Ultimately I think Obi-Wan’s pathetic Tatooine life speaks to the kind of man he is. If anything, Obi-Wan is a dedicated Jedi and even if that means a life of near isolation, he’ll be sure to see his duties through until the very end. This isn’t anything we didn’t already know about Obi-Wan from the movies, but it does give me a better appreciation of the man and his role in the Star Wars saga.
Judge Dredd 2
Drew: In a comics market full of antiheroes, Judge Dredd has always stood out because he’s not really a hero at all. Sure, he’s usually cast as the protagonist, but he’s also a murderous fascist, often fighting against democratic ideals of justice. Like most characters that sprung out of 2000 AD, Judge Dredd was meant to make a political point, satirizing the restrictive conservative policies of Margaret Thatcher. Of course, the character proved to be much more enduring than Thatcherism, but the satirical elements are still baked right into the character, which is precisely why IDW’s new Judge Dredd series has interested me so much. Cast out of his Mega-City One, apparently into the future, Dredd’s will no longer reflect the morals of society — he no longer is the law. Writers Ulises Farinas and Erick Freitas drop him into a basically anarchic society — just as foreign and distasteful to the audience, but the polar opposite of Dredd’s fascism.

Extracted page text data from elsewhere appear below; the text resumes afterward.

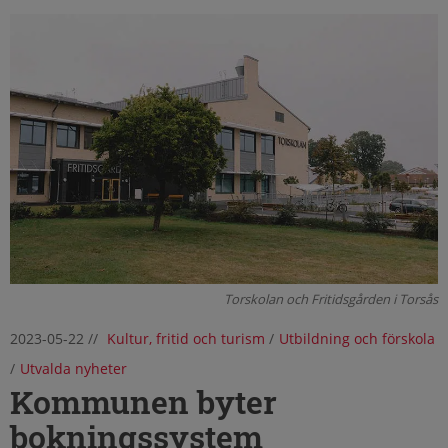
Torskolan och Fritidsgården i Torsås
2023-05-22
//
Kultur, fritid och turism
/
Utbildning och förskola
/
Utvalda nyheter
Kommunen byter
bokningssystem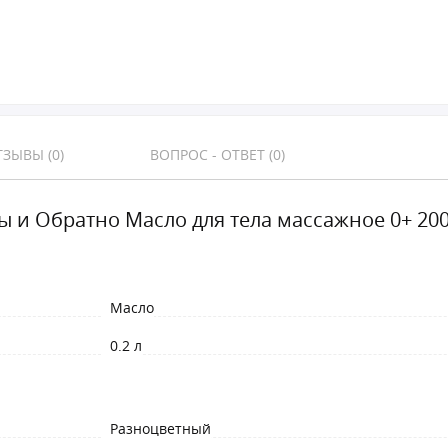
ЗЫВЫ (0)
ВОПРОС - ОТВЕТ (0)
ы и Обратно Масло для тела массажное 0+ 20
Масло
0.2 л
Разноцветный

Cleverly, this anarchy seems to be based on social media, where everyone is allowed to do and say whatever they want — the only crime is trying to suppress the rights of others. Farinas and Freitas draw just enough parallels to make the connection, but leave much of their world too fickle to pin to any one philosophy. Except, of course, for Trog Lody, who first comes to Dredd’s aid before ultimately becoming the bad guy. It all comes down to methodologies — Lody abhors violence, hoping instead to draw hypocrites into exposing themselves through conversation. Lody’s own hypocrisy around those methods ultimately undermines his point, though the issue never ultimately celebrates Dredd’s methods as better.
The issue is drawn by Dan McDaid, who wears his debt to Frank Miller on his sleeve. Indeed, McDaid’s dynamic sense of line and cheeky mockery of his futuristic populace is so evocative of Miller, this feels like the Judge Dredd story Miller could have written if he were invited to 25 years ago. I suppose, then, that Farinas and Freitas’ ambiguous morality is a perfect fit, channeling all of the energy and confused politics of classic Frank Miller into a character that seemed designed for it.